• **What the task asks**:
From the line below that contains "trong cộng đồng, xã" to the line that contains "خداوند ایشان وهمه", repeat every line exactly, both ends included, and nothing else.

• **Supplied material**:
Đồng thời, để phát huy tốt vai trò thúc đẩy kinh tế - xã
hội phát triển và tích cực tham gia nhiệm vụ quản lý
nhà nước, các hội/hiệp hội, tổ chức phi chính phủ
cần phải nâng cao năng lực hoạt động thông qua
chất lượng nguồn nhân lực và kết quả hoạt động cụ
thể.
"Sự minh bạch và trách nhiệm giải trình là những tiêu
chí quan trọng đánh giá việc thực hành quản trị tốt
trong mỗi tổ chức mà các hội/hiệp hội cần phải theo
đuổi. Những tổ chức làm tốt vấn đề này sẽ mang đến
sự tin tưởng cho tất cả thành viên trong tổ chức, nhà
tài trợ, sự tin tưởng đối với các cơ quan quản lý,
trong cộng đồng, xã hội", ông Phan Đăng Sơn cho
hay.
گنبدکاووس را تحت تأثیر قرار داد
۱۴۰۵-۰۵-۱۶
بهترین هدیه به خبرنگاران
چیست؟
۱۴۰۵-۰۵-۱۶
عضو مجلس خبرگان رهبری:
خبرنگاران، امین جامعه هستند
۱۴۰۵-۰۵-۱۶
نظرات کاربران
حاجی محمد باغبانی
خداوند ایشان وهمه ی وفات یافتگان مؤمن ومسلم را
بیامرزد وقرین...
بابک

--

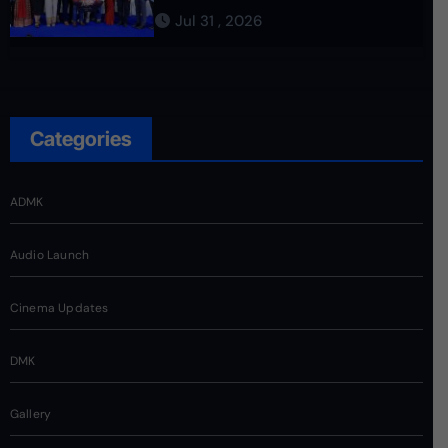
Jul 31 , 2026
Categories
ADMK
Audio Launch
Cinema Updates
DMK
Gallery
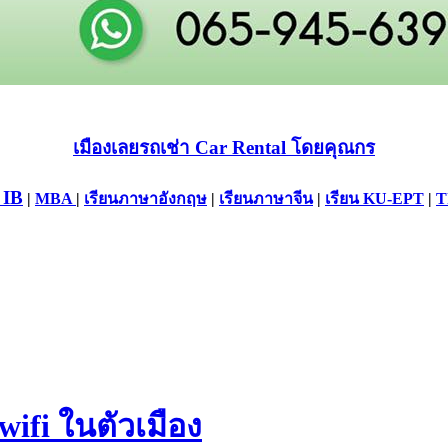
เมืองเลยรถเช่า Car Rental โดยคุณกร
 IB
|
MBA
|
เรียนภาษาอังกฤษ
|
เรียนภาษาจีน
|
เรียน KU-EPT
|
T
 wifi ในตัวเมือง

• **Answer to this task**:
trong cộng đồng, xã hội", ông Phan Đăng Sơn cho
hay.
گنبدکاووس را تحت تأثیر قرار داد
۱۴۰۵-۰۵-۱۶
بهترین هدیه به خبرنگاران
چیست؟
۱۴۰۵-۰۵-۱۶
عضو مجلس خبرگان رهبری:
خبرنگاران، امین جامعه هستند
۱۴۰۵-۰۵-۱۶
نظرات کاربران
حاجی محمد باغبانی
خداوند ایشان وهمه ی وفات یافتگان مؤمن ومسلم را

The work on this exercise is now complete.